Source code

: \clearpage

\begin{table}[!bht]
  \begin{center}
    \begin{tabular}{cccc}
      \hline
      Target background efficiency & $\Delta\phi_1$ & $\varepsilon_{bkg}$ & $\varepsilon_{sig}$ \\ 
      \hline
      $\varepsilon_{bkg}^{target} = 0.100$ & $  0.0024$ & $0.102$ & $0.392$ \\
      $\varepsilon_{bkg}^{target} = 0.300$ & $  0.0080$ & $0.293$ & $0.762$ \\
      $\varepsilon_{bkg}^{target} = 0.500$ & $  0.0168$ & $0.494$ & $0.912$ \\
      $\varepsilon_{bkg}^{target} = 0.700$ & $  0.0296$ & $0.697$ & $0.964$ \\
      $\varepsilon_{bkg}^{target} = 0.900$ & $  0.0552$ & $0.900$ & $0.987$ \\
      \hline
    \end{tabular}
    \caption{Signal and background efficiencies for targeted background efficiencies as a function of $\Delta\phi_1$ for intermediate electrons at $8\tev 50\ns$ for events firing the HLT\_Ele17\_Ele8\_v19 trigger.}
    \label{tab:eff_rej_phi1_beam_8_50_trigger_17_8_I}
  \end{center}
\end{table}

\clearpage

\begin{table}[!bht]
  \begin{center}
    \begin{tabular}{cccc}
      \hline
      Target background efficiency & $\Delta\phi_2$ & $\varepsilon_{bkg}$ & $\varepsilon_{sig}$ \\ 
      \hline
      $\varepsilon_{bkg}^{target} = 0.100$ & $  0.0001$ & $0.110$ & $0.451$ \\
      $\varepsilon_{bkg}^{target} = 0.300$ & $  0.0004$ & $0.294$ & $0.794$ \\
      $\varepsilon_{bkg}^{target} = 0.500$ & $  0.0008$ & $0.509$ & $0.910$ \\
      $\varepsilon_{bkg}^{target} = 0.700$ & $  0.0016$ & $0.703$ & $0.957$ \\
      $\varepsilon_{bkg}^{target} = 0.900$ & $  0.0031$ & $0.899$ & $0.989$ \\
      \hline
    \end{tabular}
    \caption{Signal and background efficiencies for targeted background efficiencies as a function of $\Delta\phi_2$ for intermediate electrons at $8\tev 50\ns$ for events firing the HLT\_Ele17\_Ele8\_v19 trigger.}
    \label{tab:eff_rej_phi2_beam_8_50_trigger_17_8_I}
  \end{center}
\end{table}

========================================

▶ Task to complete
Among the lines of the listing above, which ones contain the word "electrons"? Show them.

▶ Solution below
    \caption{Signal and background efficiencies for targeted background efficiencies as a function of $\Delta\phi_1$ for intermediate electrons at $8\tev 50\ns$ for events firing the HLT\_Ele17\_Ele8\_v19 trigger.}
    \caption{Signal and background efficiencies for targeted background efficiencies as a function of $\Delta\phi_2$ for intermediate electrons at $8\tev 50\ns$ for events firing the HLT\_Ele17\_Ele8\_v19 trigger.}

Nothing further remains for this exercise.